▶ **STUDY TEXT**
#####
Suppose that $0 \leq G(x) \leq 1$, $G'(x)<0$, $ G $ is smooth enough and $x \in \mathbb{R}$.
I want to find some neat sufficient conditions for $ H(x) = \frac{\sum_{k=1}^N {p_k}G(x+e_k)}{G(x)} $ is increasing (decreasing) in $x$, where $\sum_{k=1}^N p_k e_k = 0$ and $\sum_{k=1}^N p_k = 1$, $\forall N \in \mathbb N $, for all posible combinations of $p_k >0$ and $e_k$.
An obvious sufficient condition for $H(x)$ to be increasing is $G'''(x)>0$. However, the symmetric version ($G'''(x)<0$) does not guarantee a decreasing $H(x)$ .
(1) Are there any sufficient conditions that are "symmetric" for increasing $H(x)$ and decreasing $H(x)$?
(2) Are there tighter sufficient conditions, or sufficient and necessary conditions?
#####
▶ **DATA SHOWN**
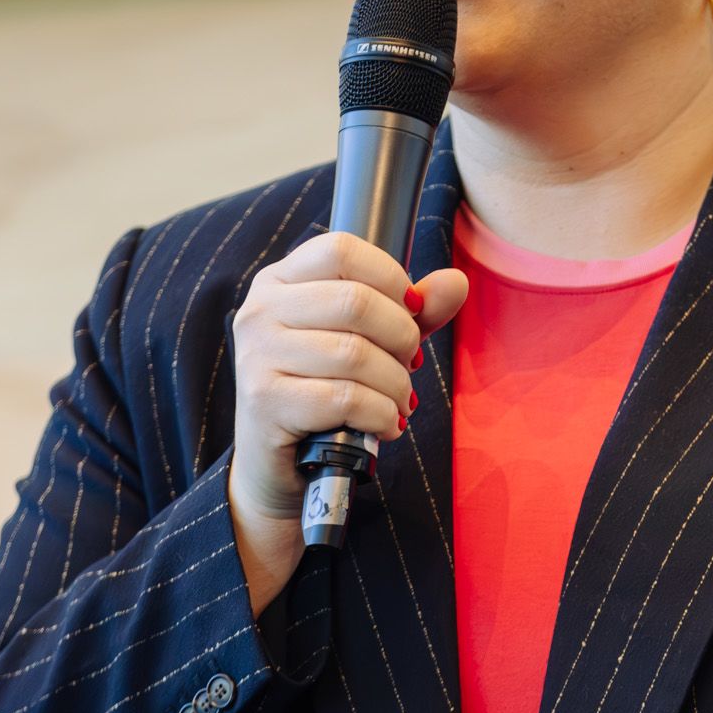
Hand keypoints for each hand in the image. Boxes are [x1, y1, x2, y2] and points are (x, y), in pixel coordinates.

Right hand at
#####
Copy the forum question on when H(x) is monotone in full, word for word and with every formula unchanged.

▶ **RESULT OF THE TASK**
Suppose that $0 \leq G(x) \leq 1$, $G'(x)<0$, $ G $ is smooth enough and $x \in \mathbb{R}$.
I want to find some neat sufficient conditions for $ H(x) = \frac{\sum_{k=1}^N {p_k}G(x+e_k)}{G(x)} $ is increasing (decreasing) in $x$, where $\sum_{k=1}^N p_k e_k = 0$ and $\sum_{k=1}^N p_k = 1$, $\forall N \in \mathbb N $, for all posible combinations of $p_k >0$ and $e_k$.
An obvious sufficient condition for $H(x)$ to be increasing is $G'''(x)>0$. However, the symmetric version ($G'''(x)<0$) does not guarantee a decreasing $H(x)$ .
(1) Are there any sufficient conditions that are "symmetric" for increasing $H(x)$ and decreasing $H(x)$?
(2) Are there tighter sufficient conditions, or sufficient and necessary conditions?